Entries shown:
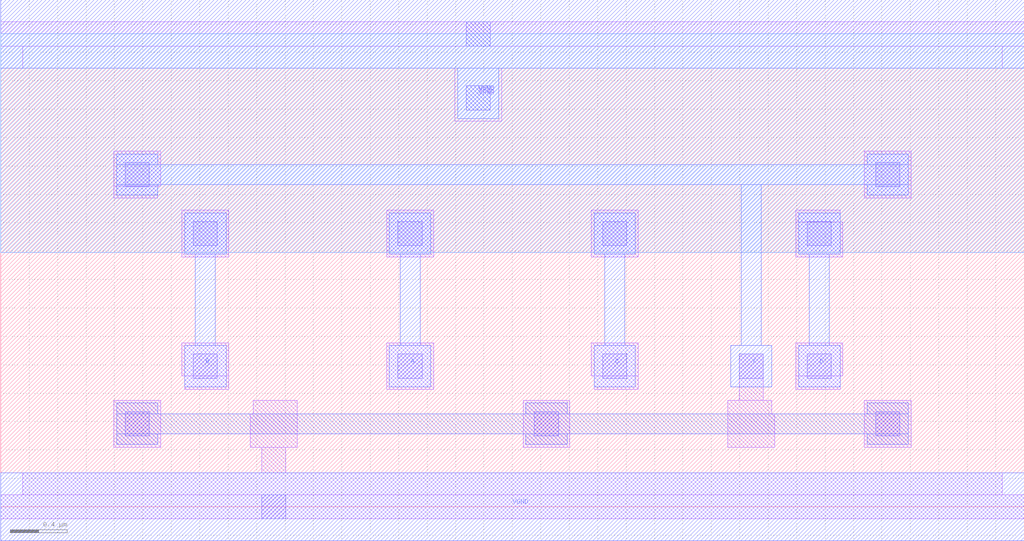
<source format=lef>
VERSION 5.7 ;
  NOWIREEXTENSIONATPIN ON ;
  DIVIDERCHAR "/" ;
  BUSBITCHARS "[]" ;
MACRO OAI22X1
  CLASS CORE ;
  FOREIGN OAI22X1 ;
  ORIGIN 0.000 0.000 ;
  SIZE 7.200 BY 3.330 ;
  SYMMETRY X Y ;
  SITE unit ;
  PIN A
    ANTENNAGATEAREA 0.189000 ;
    PORT
      LAYER met1 ;
        RECT 2.735 1.780 3.025 2.070 ;
        RECT 2.810 1.135 2.950 1.780 ;
        RECT 2.735 0.845 3.025 1.135 ;
    END
  END A
  PIN B
    ANTENNAGATEAREA 0.189000 ;
    PORT
      LAYER met1 ;
        RECT 1.295 1.780 1.585 2.070 ;
        RECT 1.370 1.135 1.510 1.780 ;
        RECT 1.295 0.845 1.585 1.135 ;
    END
  END B
  PIN C
    ANTENNAGATEAREA 0.189000 ;
    PORT
      LAYER met1 ;
        RECT 4.175 1.780 4.465 2.070 ;
        RECT 4.250 1.135 4.390 1.780 ;
        RECT 4.175 0.845 4.465 1.135 ;
    END
  END C
  PIN D
    ANTENNAGATEAREA 0.189000 ;
    PORT
      LAYER met1 ;
        RECT 5.615 1.780 5.905 2.070 ;
        RECT 5.690 1.135 5.830 1.780 ;
        RECT 5.615 0.845 5.905 1.135 ;
    END
  END D
  PIN VGND
    ANTENNADIFFAREA 0.562100 ;
    PORT
      LAYER met1 ;
        RECT 0.000 -0.240 7.200 0.240 ;
    END
    PORT
      LAYER met1 ;
        RECT 0.000 3.090 7.200 3.570 ;
        RECT 3.215 2.735 3.505 3.090 ;
    END
  END VGND
  PIN VPWR
    ANTENNADIFFAREA 1.083600 ;
    PORT
      LAYER li1 ;
        RECT 0.000 3.245 7.200 3.415 ;
        RECT 0.155 3.090 7.045 3.245 ;
        RECT 3.195 2.715 3.525 3.090 ;
      LAYER mcon ;
        RECT 3.275 3.245 3.445 3.415 ;
        RECT 3.275 2.795 3.445 2.965 ;
    END
  END VPWR
  PIN Y
    ANTENNADIFFAREA 1.921200 ;
    PORT
      LAYER met1 ;
        RECT 0.815 2.410 1.105 2.485 ;
        RECT 6.095 2.410 6.385 2.485 ;
        RECT 0.815 2.270 6.385 2.410 ;
        RECT 0.815 2.195 1.105 2.270 ;
        RECT 5.210 1.135 5.350 2.270 ;
        RECT 6.095 2.195 6.385 2.270 ;
        RECT 5.135 0.845 5.425 1.135 ;
    END
  END Y
  OBS
      LAYER nwell ;
        RECT 0.000 1.790 7.200 3.330 ;
      LAYER li1 ;
        RECT 0.795 2.260 1.125 2.505 ;
        RECT 0.795 2.175 1.105 2.260 ;
        RECT 6.075 2.175 6.405 2.505 ;
        RECT 1.275 1.760 1.605 2.090 ;
        RECT 2.715 1.760 3.045 2.090 ;
        RECT 4.155 1.760 4.485 2.090 ;
        RECT 5.595 2.005 5.905 2.090 ;
        RECT 5.595 1.760 5.925 2.005 ;
        RECT 1.275 0.920 1.605 1.155 ;
        RECT 1.295 0.825 1.605 0.920 ;
        RECT 2.715 0.825 3.045 1.155 ;
        RECT 4.155 0.920 4.485 1.155 ;
        RECT 4.175 0.825 4.485 0.920 ;
        RECT 5.195 0.750 5.365 1.075 ;
        RECT 5.595 0.920 5.925 1.155 ;
        RECT 5.595 0.825 5.905 0.920 ;
        RECT 0.795 0.420 1.125 0.750 ;
        RECT 1.775 0.655 2.085 0.750 ;
        RECT 1.755 0.420 2.085 0.655 ;
        RECT 3.675 0.420 4.005 0.750 ;
        RECT 5.115 0.655 5.425 0.750 ;
        RECT 5.115 0.420 5.445 0.655 ;
        RECT 6.075 0.420 6.405 0.750 ;
        RECT 1.835 0.240 2.005 0.420 ;
        RECT 0.155 0.085 7.045 0.240 ;
        RECT 0.000 -0.085 7.200 0.085 ;
      LAYER mcon ;
        RECT 0.875 2.255 1.045 2.425 ;
        RECT 6.155 2.255 6.325 2.425 ;
        RECT 1.355 1.840 1.525 2.010 ;
        RECT 2.795 1.840 2.965 2.010 ;
        RECT 4.235 1.840 4.405 2.010 ;
        RECT 5.675 1.840 5.845 2.010 ;
        RECT 1.355 0.905 1.525 1.075 ;
        RECT 2.795 0.905 2.965 1.075 ;
        RECT 4.235 0.905 4.405 1.075 ;
        RECT 5.195 0.905 5.365 1.075 ;
        RECT 5.675 0.905 5.845 1.075 ;
        RECT 0.875 0.500 1.045 0.670 ;
        RECT 3.755 0.500 3.925 0.670 ;
        RECT 6.155 0.500 6.325 0.670 ;
        RECT 1.835 -0.085 2.005 0.085 ;
      LAYER met1 ;
        RECT 0.815 0.655 1.105 0.730 ;
        RECT 3.695 0.655 3.985 0.730 ;
        RECT 6.095 0.655 6.385 0.730 ;
        RECT 0.815 0.515 6.385 0.655 ;
        RECT 0.815 0.440 1.105 0.515 ;
        RECT 3.695 0.440 3.985 0.515 ;
        RECT 6.095 0.440 6.385 0.515 ;
  END
END OAI22X1
END LIBRARY


</source>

Action item:
Throughout the material above, find every line holding "ANTENNADIFFAREA" and copy it.

Answer area:
    ANTENNADIFFAREA 0.562100 ;
    ANTENNADIFFAREA 1.083600 ;
    ANTENNADIFFAREA 1.921200 ;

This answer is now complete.